Whole-process democracy is another term for all the various mechanisms in place that make good governance possible. Nationally, the sort of governance that ensures sovereignty and security, that puts people first, that advances the rule of law, that raises people out of poverty, and so on. This is whole-process democracy.
In the West, in the U.S. especially, this idea of democracy and the rule of law firstly always privileges private property rights. It doesn’t seem to matter that bourgeois liberal democracy is now polarized and ineffectual, that it seems locked in a cycle of conflict and declines.
Now, despite these outcomes, Western democracy is mistaken as an intrinsic manifestation of social justice. In China, it’s the opposite. Whole-process democracy has helped usher the Chinese people into a new era, one that has encountered “changes unseen in a century,” as China has now emerged as a strong and wealthy nation, (not only) capable of safeguarding its sovereignty from those who seek to imperil it, but also capable of serving the greater global good through win-win development schemes, especially in the long-neglected areas of the Global South, while promoting democracy internationally through true multilateralism.
China Focus: How do you understand these concepts of “major changes unseen in a century” and “new era” put forward by China?
Josef Gregory Mahoney: Contemporary Chinese political discourse frequently mentions “changes unseen in a century”. Firstly, for some the phrase represents a historical turning point, one in which the historical experience known as China’s “century of humiliation” from 1840 to 1949 when China was vulnerable to, dominated by and even existentially threatened by foreign powers, has now been inverted with China’s re-emergence as a secure sovereign nation and a growing global power. China now has the world’s second largest economy. These changes alone are monumental.
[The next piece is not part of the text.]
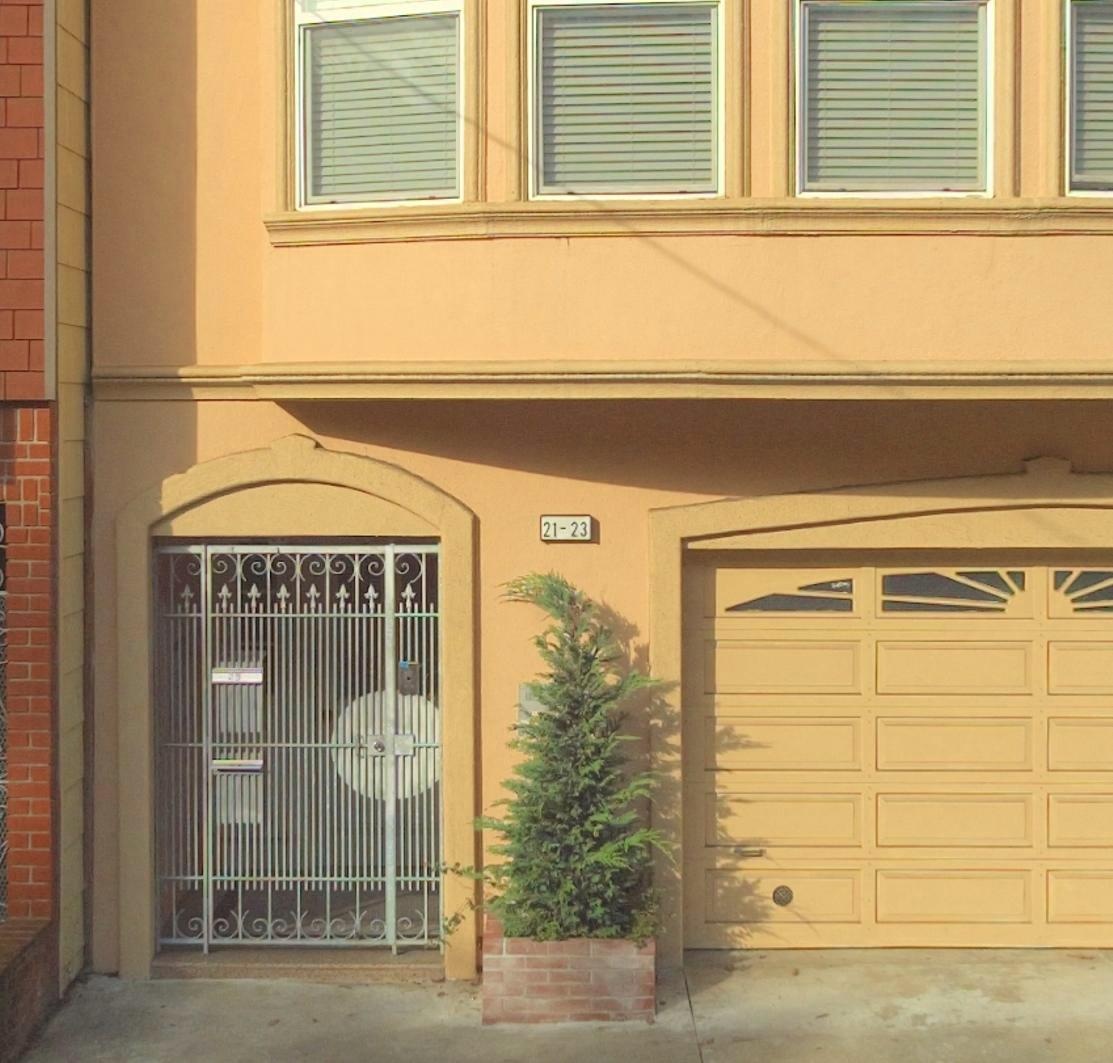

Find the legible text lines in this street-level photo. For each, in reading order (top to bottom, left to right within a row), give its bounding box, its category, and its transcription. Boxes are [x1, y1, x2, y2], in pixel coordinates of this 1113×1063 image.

Secondly, the phrase is also associated with the Communist Party of China’s founding centennial in 2021 and achieving the first centennial national development goal of establishing a xiaokang society — a moderately prosperous society — as a threshold event signaling China raising hundreds of millions out of poverty in the past decade, eliminating extreme poverty altogether, and creating a population of more than 400 million middle-income earners who, along with the rest of China’s population, which accounts for nearly 20 percent of the world’s total, enjoy unprecedented levels of sovereignty and security, and growing opportunities for realizing common prosperity via the rubric of socialism with Chinese characteristics.
Thirdly, the phrase also links to growing and often intersecting challenges that pose both new dangers and opportunities for China in the world. These include problems associated with climate change and certainly more to come, including growing international tensions and conflicts amid geostrategic and economic realignment.
This phrase coincides with another term: “new era”, with both expressions reflecting a historicist worldview. This kind of worldview is common to Marxists, and especially Chinese Marxists. In other words, we must understand ourselves as moving through time, encountering contradictions and changes, and the possibility of progress as well as decline.
China Focus: What role can China play in working with the international community to address future global challenges?
Josef Gregory Mahoney: We’ve already entered a new era of China’s diplomacy as a major country. We are already seeing a new multilateralism. We’re already seeing new global resistance to the U.S. anti-China containment policies, even from some U.S. allies. At the same time, we’re seeing China renewing old friendships and making new ones. We’re seeing China taking the lead on fighting climate change, making up for shortfalls facing 2030 development goals with the Global Development Initiative, pushing for global security, trade and development with multilateral efforts associated with the Global Security Initiative, the Belt and Road Initiative, the Shanghai Cooperation Organization and others.